§ Collected data:
=======

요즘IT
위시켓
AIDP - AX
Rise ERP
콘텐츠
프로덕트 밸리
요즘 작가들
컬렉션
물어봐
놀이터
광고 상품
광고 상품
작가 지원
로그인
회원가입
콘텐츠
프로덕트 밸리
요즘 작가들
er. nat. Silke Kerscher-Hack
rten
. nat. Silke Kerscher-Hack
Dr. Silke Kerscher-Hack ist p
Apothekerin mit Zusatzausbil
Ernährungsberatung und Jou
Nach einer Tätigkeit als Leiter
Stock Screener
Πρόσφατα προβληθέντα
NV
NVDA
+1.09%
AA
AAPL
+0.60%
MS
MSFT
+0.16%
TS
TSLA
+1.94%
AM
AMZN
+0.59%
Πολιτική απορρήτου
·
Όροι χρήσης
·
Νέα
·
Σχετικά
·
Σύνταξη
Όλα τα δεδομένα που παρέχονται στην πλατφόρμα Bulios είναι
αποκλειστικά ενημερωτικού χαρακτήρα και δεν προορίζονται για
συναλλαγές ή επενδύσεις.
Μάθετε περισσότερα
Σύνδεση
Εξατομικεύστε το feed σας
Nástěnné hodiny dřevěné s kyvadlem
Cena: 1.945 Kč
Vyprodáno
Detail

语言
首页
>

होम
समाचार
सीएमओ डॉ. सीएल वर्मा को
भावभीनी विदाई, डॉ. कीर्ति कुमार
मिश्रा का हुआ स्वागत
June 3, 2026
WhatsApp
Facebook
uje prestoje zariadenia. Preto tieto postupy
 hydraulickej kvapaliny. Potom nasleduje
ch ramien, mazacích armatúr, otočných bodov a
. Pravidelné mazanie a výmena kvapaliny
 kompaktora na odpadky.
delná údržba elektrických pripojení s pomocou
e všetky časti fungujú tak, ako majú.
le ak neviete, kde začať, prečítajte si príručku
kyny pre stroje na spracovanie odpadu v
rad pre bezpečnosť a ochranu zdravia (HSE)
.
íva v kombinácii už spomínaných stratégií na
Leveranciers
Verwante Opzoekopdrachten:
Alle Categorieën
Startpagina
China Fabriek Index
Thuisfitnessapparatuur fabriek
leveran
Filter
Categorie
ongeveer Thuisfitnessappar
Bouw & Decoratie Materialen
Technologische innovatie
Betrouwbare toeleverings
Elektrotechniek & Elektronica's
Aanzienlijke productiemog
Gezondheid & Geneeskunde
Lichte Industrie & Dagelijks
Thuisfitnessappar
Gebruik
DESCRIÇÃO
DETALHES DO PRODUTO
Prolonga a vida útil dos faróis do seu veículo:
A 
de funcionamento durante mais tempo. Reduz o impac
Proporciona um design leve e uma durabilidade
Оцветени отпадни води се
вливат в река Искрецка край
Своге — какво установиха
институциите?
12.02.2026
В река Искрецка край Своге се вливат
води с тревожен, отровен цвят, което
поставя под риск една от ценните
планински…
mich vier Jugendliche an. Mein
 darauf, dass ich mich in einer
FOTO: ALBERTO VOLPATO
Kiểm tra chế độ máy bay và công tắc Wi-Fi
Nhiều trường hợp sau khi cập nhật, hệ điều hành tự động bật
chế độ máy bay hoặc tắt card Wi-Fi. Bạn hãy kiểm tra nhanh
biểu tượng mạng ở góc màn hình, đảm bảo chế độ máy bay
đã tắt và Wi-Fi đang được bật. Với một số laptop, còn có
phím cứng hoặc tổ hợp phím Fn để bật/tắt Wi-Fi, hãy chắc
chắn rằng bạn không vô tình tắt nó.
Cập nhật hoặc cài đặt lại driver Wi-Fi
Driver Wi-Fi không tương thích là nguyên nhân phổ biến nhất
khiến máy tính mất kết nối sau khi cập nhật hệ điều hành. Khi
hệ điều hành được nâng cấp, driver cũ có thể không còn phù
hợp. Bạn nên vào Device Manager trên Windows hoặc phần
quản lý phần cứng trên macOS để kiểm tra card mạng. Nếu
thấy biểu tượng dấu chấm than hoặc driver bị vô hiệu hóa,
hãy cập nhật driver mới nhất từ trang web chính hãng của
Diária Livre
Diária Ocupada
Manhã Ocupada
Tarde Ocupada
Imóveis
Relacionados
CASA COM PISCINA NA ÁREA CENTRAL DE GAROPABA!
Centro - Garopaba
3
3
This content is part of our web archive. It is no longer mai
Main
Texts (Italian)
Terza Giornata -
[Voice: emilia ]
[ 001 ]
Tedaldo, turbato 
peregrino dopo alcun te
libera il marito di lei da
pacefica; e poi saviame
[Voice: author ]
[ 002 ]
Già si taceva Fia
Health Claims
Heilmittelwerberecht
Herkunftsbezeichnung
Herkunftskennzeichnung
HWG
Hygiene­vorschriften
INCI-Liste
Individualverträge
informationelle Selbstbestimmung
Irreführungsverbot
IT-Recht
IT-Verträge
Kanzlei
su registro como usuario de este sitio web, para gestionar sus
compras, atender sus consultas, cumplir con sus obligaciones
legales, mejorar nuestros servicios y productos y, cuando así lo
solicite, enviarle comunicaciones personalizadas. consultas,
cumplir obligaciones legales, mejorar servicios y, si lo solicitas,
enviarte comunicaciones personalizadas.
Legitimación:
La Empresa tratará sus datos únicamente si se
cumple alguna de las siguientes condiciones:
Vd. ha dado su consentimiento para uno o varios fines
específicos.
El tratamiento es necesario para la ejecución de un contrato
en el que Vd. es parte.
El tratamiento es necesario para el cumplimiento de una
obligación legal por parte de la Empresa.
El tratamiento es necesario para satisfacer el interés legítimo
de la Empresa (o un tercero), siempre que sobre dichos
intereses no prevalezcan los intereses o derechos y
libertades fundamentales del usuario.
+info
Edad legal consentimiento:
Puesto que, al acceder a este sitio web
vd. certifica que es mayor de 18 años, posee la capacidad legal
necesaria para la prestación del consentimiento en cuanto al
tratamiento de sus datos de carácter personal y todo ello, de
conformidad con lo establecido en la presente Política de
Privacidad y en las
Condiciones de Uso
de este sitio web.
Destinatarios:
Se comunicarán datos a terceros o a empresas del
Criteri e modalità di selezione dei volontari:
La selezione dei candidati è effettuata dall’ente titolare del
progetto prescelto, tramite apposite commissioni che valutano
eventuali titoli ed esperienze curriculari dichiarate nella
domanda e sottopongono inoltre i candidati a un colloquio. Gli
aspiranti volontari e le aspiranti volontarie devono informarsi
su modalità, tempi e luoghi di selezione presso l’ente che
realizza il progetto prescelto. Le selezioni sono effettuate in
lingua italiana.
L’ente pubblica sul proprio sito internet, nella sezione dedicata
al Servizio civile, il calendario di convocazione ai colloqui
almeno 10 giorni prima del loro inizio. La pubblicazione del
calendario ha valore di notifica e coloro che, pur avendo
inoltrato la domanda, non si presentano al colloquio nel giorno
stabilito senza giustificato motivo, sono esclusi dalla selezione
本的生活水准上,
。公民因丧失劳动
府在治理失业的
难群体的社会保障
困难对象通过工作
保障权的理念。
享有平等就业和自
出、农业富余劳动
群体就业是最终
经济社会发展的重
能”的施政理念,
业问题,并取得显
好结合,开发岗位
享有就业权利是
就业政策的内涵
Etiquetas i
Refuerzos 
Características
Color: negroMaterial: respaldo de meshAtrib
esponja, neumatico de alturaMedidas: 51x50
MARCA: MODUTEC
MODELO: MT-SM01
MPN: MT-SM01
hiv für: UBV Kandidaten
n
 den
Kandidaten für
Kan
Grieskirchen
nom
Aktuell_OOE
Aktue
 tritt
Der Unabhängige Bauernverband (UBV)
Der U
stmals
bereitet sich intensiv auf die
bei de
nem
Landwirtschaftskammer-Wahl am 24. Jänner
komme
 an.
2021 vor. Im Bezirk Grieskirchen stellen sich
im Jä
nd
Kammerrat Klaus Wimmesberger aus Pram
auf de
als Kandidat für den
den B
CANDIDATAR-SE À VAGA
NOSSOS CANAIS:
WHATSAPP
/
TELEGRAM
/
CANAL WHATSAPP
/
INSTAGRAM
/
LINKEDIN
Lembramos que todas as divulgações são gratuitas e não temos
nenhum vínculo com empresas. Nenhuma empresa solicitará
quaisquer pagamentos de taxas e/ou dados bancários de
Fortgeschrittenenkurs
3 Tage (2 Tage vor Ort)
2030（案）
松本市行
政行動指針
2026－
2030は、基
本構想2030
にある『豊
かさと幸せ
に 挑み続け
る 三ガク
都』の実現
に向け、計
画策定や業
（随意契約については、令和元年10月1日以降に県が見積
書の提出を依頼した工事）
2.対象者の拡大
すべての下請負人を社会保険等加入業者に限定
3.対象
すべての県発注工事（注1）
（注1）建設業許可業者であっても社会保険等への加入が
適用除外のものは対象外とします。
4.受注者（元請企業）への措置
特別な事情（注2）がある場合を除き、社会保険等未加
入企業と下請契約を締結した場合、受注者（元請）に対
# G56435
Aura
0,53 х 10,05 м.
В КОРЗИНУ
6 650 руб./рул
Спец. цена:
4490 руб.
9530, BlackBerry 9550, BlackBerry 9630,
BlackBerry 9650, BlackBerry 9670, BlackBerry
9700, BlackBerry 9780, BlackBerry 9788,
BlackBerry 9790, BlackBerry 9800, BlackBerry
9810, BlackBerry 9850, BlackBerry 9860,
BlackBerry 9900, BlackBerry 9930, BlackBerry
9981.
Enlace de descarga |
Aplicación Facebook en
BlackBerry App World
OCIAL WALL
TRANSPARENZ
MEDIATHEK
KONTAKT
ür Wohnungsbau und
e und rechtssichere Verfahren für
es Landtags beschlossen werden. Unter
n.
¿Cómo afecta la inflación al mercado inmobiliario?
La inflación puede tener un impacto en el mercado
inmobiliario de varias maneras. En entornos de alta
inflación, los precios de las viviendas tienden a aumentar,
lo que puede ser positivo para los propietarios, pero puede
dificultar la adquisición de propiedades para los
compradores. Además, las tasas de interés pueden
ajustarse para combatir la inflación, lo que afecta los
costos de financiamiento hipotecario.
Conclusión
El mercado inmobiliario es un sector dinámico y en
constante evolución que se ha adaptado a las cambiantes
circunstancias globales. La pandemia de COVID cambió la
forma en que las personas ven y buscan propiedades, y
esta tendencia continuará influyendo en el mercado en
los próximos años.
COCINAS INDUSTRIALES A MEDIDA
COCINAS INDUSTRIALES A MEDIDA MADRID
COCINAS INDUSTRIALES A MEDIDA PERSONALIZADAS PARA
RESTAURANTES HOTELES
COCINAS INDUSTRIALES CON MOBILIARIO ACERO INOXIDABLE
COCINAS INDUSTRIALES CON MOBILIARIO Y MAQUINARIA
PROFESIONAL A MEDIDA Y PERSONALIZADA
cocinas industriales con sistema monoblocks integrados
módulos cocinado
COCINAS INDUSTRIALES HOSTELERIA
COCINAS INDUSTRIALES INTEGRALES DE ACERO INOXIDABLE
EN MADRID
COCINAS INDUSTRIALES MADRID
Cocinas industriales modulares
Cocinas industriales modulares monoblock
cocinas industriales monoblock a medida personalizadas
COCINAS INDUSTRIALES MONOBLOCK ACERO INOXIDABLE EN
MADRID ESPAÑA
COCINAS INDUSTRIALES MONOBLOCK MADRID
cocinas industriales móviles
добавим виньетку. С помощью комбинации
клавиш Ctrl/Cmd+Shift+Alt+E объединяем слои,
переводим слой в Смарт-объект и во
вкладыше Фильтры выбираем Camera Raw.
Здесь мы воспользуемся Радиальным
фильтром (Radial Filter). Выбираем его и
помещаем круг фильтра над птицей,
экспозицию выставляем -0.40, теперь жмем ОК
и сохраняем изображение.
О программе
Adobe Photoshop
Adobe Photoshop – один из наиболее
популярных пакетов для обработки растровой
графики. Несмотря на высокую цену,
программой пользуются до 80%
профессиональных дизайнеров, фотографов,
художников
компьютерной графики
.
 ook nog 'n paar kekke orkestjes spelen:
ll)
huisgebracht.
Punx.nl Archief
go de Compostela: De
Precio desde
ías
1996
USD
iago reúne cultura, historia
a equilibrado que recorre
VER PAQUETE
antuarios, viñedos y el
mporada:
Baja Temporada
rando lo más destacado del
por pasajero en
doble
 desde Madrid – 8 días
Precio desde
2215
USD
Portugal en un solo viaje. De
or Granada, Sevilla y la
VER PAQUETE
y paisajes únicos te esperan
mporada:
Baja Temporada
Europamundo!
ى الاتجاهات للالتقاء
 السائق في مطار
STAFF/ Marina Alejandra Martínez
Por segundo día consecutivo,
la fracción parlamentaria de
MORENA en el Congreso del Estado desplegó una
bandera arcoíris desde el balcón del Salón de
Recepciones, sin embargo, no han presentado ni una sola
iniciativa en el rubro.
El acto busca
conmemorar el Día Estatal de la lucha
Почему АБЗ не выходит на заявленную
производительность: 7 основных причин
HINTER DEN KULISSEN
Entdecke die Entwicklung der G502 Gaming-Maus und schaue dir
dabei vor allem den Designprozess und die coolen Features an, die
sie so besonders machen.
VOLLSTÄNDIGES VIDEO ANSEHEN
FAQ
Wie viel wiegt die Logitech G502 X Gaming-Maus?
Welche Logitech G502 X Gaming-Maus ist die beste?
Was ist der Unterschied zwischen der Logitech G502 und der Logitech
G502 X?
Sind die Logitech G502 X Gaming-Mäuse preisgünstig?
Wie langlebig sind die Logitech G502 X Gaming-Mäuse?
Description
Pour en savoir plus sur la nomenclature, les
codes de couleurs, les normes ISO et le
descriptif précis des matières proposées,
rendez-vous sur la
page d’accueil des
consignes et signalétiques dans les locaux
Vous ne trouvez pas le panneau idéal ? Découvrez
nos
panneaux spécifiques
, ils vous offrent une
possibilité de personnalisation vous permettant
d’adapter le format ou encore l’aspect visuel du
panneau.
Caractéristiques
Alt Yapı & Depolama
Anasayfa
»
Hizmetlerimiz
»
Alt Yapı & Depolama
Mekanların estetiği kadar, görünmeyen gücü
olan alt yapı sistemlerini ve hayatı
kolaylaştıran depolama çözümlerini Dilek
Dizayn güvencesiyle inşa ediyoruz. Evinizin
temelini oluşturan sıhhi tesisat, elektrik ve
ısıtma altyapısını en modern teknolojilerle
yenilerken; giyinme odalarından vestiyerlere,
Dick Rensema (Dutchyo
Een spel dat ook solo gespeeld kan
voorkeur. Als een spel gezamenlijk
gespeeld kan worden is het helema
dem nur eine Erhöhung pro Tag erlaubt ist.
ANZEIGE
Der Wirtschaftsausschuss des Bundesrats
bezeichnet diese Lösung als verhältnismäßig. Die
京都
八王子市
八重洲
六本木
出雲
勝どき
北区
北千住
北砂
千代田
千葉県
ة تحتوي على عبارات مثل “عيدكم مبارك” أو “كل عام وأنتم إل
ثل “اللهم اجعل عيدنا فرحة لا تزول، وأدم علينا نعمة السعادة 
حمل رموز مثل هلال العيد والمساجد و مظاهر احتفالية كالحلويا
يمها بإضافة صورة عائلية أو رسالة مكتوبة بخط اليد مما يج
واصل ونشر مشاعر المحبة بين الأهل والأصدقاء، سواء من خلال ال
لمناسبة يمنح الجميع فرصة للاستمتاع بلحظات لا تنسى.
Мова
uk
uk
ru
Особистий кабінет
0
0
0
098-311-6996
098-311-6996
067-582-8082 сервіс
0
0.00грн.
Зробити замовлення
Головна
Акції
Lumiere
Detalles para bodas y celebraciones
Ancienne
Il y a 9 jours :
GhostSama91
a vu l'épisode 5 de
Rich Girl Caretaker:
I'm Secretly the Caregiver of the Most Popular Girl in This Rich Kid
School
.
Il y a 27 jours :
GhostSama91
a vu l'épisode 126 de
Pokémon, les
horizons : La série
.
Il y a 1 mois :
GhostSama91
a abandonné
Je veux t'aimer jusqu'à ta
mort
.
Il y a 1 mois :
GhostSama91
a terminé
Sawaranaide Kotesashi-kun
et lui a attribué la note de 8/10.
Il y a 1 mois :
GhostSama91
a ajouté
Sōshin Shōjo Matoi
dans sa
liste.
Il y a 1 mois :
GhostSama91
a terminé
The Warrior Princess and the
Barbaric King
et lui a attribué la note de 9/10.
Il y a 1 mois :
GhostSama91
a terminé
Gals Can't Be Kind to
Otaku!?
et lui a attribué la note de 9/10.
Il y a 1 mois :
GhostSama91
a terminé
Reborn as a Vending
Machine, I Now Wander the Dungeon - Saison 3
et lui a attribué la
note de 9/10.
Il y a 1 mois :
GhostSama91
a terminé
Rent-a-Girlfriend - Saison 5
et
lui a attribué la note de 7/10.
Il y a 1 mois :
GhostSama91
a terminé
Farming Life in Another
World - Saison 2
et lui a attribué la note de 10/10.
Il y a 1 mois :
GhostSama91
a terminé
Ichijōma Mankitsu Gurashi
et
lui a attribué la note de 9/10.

=======

§ TASK ITEM: The required output is the exact run of lines from the beginning of the records to the line with "Stock Screener", that line included.

§ EXPECTED ANSWER:
요즘IT
위시켓
AIDP - AX
Rise ERP
콘텐츠
프로덕트 밸리
요즘 작가들
컬렉션
물어봐
놀이터
광고 상품
광고 상품
작가 지원
로그인
회원가입
콘텐츠
프로덕트 밸리
요즘 작가들
er. nat. Silke Kerscher-Hack
rten
. nat. Silke Kerscher-Hack
Dr. Silke Kerscher-Hack ist p
Apothekerin mit Zusatzausbil
Ernährungsberatung und Jou
Nach einer Tätigkeit als Leiter
Stock Screener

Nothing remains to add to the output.